[[ The input, beginning ]]

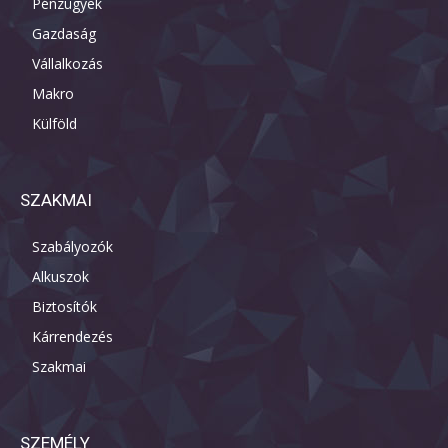
Pénzügyek
Gazdaság
Vállalkozás
Makro
Külföld
SZAKMAI
Szabályozók
Alkuszok
Biztosítók
Kárrendezés
Szakmai
SZEMÉLY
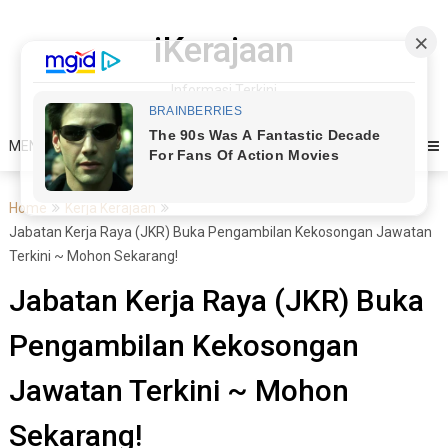
Skip
to
iKerajaan
content
Informasi Terkini
MENU
Home
Kerja Kerajaan
Jabatan Kerja Raya (JKR) Buka Pengambilan Kekosongan Jawatan
Terkini ~ Mohon Sekarang!
Jabatan Kerja Raya (JKR) Buka
Pengambilan Kekosongan
Jawatan Terkini ~ Mohon
Sekarang!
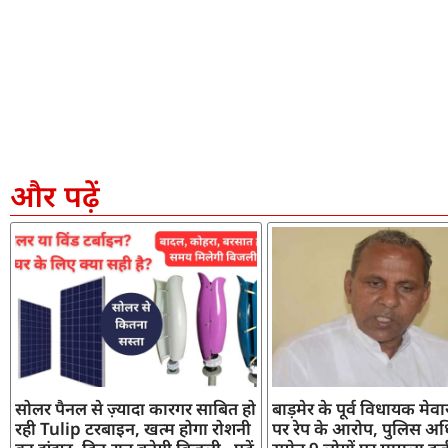
और पढ़ें
सोलर पैनल से ज़्यादा कारगर साबित हो
बाड़मेर के पूर्व विधायक मेव
रही Tulip टरबाइन, खत्म होगा रोशनी
पर रेप के आरोप, पुलिस अध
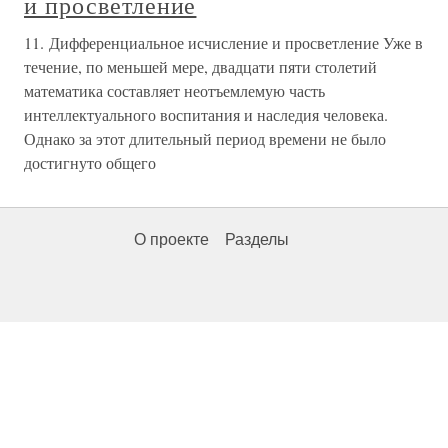
и просветление
11. Дифференциальное исчисление и просветление Уже в
течение, по меньшей мере, двадцати пяти столетий
математика составляет неотъемлемую часть
интеллектуального воспитания и наследия человека.
Однако за этот длительный период времени не было
достигнуто общего
О проекте
Разделы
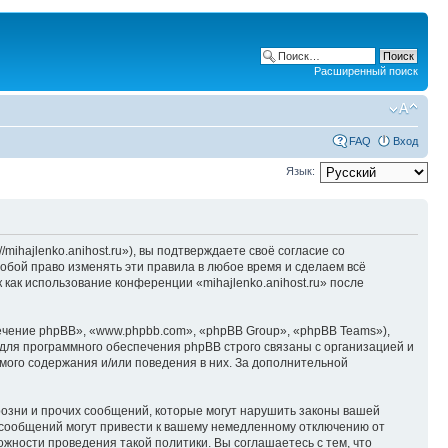
Расширенный поиск
FAQ
Вход
Язык:
/mihajlenko.anihost.ru»), вы подтверждаете своё согласие со
собой право изменять эти правила в любое время и сделаем всё
 как использование конференции «mihajlenko.anihost.ru» после
чение phpBB», «www.phpbb.com», «phpBB Group», «phpBB Teams»),
для программного обеспечения phpBB строго связаны с организацией и
мого содержания и/или поведения в них. За дополнительной
озни и прочих сообщений, которые могут нарушить законы вашей
х сообщений могут привести к вашему немедленному отключению от
ожности проведения такой политики. Вы соглашаетесь с тем, что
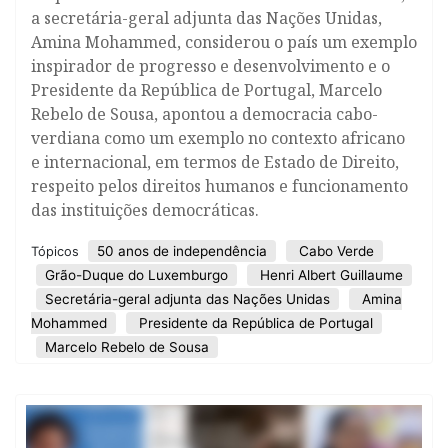
a secretária-geral adjunta das Nações Unidas,
Amina Mohammed, considerou o país um exemplo
inspirador de progresso e desenvolvimento e o
Presidente da República de Portugal, Marcelo
Rebelo de Sousa, apontou a democracia cabo-
verdiana como um exemplo no contexto africano
e internacional, em termos de Estado de Direito,
respeito pelos direitos humanos e funcionamento
das instituições democráticas.
50 anos de independência
Cabo Verde
Tópicos
Grão-Duque do Luxemburgo
Henri Albert Guillaume
Secretária-geral adjunta das Nações Unidas
Amina
Mohammed
Presidente da República de Portugal
Marcelo Rebelo de Sousa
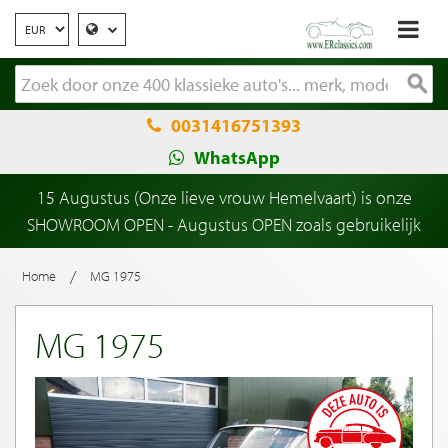
0031416751393
WhatsApp
15 Augustus (Onze lieve vrouw Hemelvaart) is onze
SHOWROOM OPEN - Augustus OPEN zoals gebruikelijk
/
Home
MG 1975
MG 1975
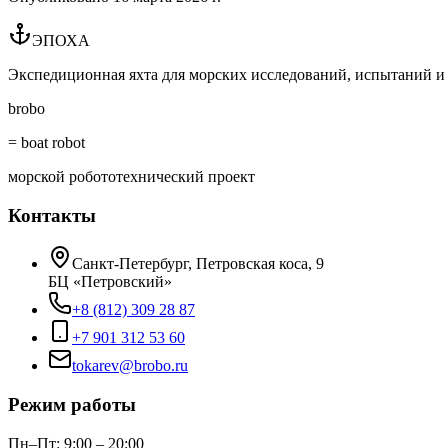
ЭПОХА
Экспедиционная яхта для морских исследований, испытаний и 
brobo
= boat robot
морской робототехнический проект
Контакты
Санкт-Петербург, Петровская коса, 9
БЦ «Петровский»
+8 (812) 309 28 87
+7 901 312 53 60
tokarev@brobo.ru
Режим работы
Пн–Пт: 9:00 – 20:00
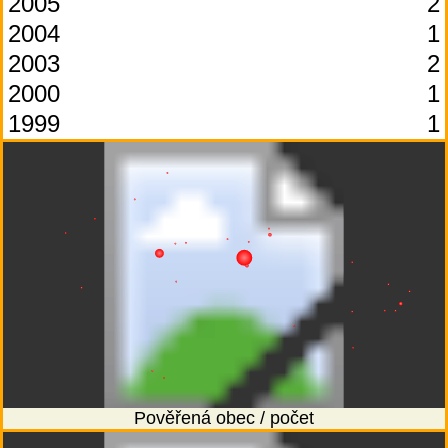
2005
2
2004
1
2003
2
2000
1
1999
1
Pověřená obec / počet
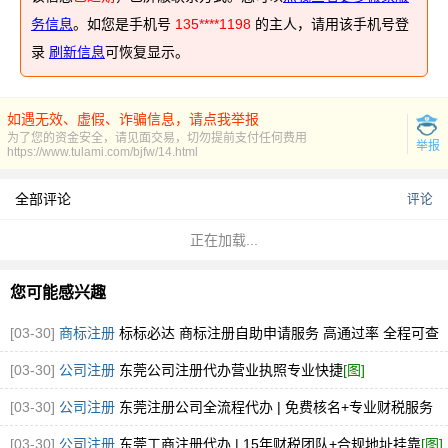
务信息
。如您是手机号
135****1198
的主人，请用该手机号登
录
刷新信息
可恢复显示。
如遇无效、虚假、诈骗信息，请点我举报
为了您的资金安全，请见面交易，切勿提前支付任何费用
举报
https://www.tulami.com/bjfw/14.html
全部评论
评论
正在加载...
您可能感兴趣
[03-30]
商标注册
标标必达 商标注册自助申请服务 高通过率 全程可查
企业品牌
[图]
[03-30]
公司注册
东莞公司注册代办营业执照专业快捷
[图]
[03-30]
公司注册
东莞注册公司全流程代办 | 免费核名+专业财税服务
[图]
[03-30]
公司注册
东莞工商注册代办 | 15年财税团队+合规地址挂靠
[图]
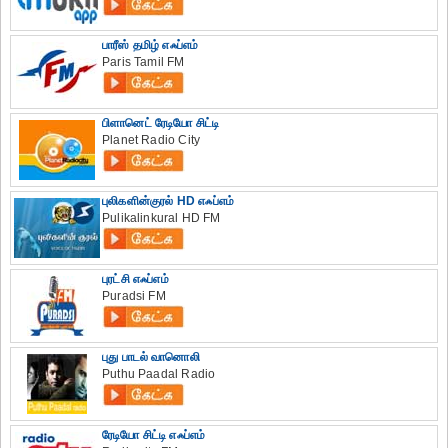
பாரீஸ் தமிழ் எஃப்எம்
Paris Tamil FM
பிளானெட் ரேடியோ சிட்டி
Planet Radio City
புலிகளின்குரல் HD எஃப்எம்
Pulikalinkural HD FM
புரட்சி எஃப்எம்
Puradsi FM
புது பாடல் வானொலி
Puthu Paadal Radio
ரேடியோ சிட்டி எஃப்எம்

[[ The input, end ]]

* **Directions**
Could you reproduce the recognized text from all of the items above, line for line and without changes, leaving the pictures out of your answer?

* **Result**
Pénzügyek
Gazdaság
Vállalkozás
Makro
Külföld
SZAKMAI
Szabályozók
Alkuszok
Biztosítók
Kárrendezés
Szakmai
SZEMÉLY
Skip
to
iKerajaan
content
Informasi Terkini
MENU
Home
Kerja Kerajaan
Jabatan Kerja Raya (JKR) Buka Pengambilan Kekosongan Jawatan
Terkini ~ Mohon Sekarang!
Jabatan Kerja Raya (JKR) Buka
Pengambilan Kekosongan
Jawatan Terkini ~ Mohon
Sekarang!
और पढ़ें
सोलर पैनल से ज़्यादा कारगर साबित हो
बाड़मेर के पूर्व विधायक मेव
रही Tulip टरबाइन, खत्म होगा रोशनी
पर रेप के आरोप, पुलिस अध
и просветление
11. Дифференциальное исчисление и просветление Уже в
течение, по меньшей мере, двадцати пяти столетий
математика составляет неотъемлемую часть
интеллектуального воспитания и наследия человека.
Однако за этот длительный период времени не было
достигнуто общего
О проекте
Разделы
Расширенный поиск
FAQ
Вход
Язык:
/mihajlenko.anihost.ru»), вы подтверждаете своё согласие со
собой право изменять эти правила в любое время и сделаем всё
 как использование конференции «mihajlenko.anihost.ru» после
чение phpBB», «www.phpbb.com», «phpBB Group», «phpBB Teams»),
для программного обеспечения phpBB строго связаны с организацией и
мого содержания и/или поведения в них. За дополнительной
озни и прочих сообщений, которые могут нарушить законы вашей
х сообщений могут привести к вашему немедленному отключению от
ожности проведения такой политики. Вы соглашаетесь с тем, что
a secretária-geral adjunta das Nações Unidas,
Amina Mohammed, considerou o país um exemplo
inspirador de progresso e desenvolvimento e o
Presidente da República de Portugal, Marcelo
Rebelo de Sousa, apontou a democracia cabo-
verdiana como um exemplo no contexto africano
e internacional, em termos de Estado de Direito,
respeito pelos direitos humanos e funcionamento
das instituições democráticas.
50 anos de independência
Cabo Verde
Tópicos
Grão-Duque do Luxemburgo
Henri Albert Guillaume
Secretária-geral adjunta das Nações Unidas
Amina
Mohammed
Presidente da República de Portugal
Marcelo Rebelo de Sousa
0031416751393
WhatsApp
15 Augustus (Onze lieve vrouw Hemelvaart) is onze
SHOWROOM OPEN - Augustus OPEN zoals gebruikelijk
/
Home
MG 1975
MG 1975
ЭПОХА
Экспедиционная яхта для морских исследований, испытаний и 
brobo
= boat robot
морской робототехнический проект
Контакты
Санкт-Петербург, Петровская коса, 9
БЦ «Петровский»
+8 (812) 309 28 87
+7 901 312 53 60
tokarev@brobo.ru
Режим работы
Пн–Пт: 9:00 – 20:00
2005
2
2004
1
2003
2
2000
1
1999
1
Pověřená obec / počet
务信息
。如您是手机号
135****1198
的主人，请用该手机号登
录
刷新信息
可恢复显示。
如遇无效、虚假、诈骗信息，请点我举报
为了您的资金安全，请见面交易，切勿提前支付任何费用
举报
https://www.tulami.com/bjfw/14.html
全部评论
评论
正在加载...
您可能感兴趣
[03-30]
商标注册
标标必达 商标注册自助申请服务 高通过率 全程可查
企业品牌
[图]
[03-30]
公司注册
东莞公司注册代办营业执照专业快捷
[图]
[03-30]
公司注册
东莞注册公司全流程代办 | 免费核名+专业财税服务
[图]
[03-30]
公司注册
东莞工商注册代办 | 15年财税团队+合规地址挂靠
[图]
பாரீஸ் தமிழ் எஃப்எம்
Paris Tamil FM
பிளானெட் ரேடியோ சிட்டி
Planet Radio City
புலிகளின்குரல் HD எஃப்எம்
Pulikalinkural HD FM
புரட்சி எஃப்எம்
Puradsi FM
புது பாடல் வானொலி
Puthu Paadal Radio
ரேடியோ சிட்டி எஃப்எம்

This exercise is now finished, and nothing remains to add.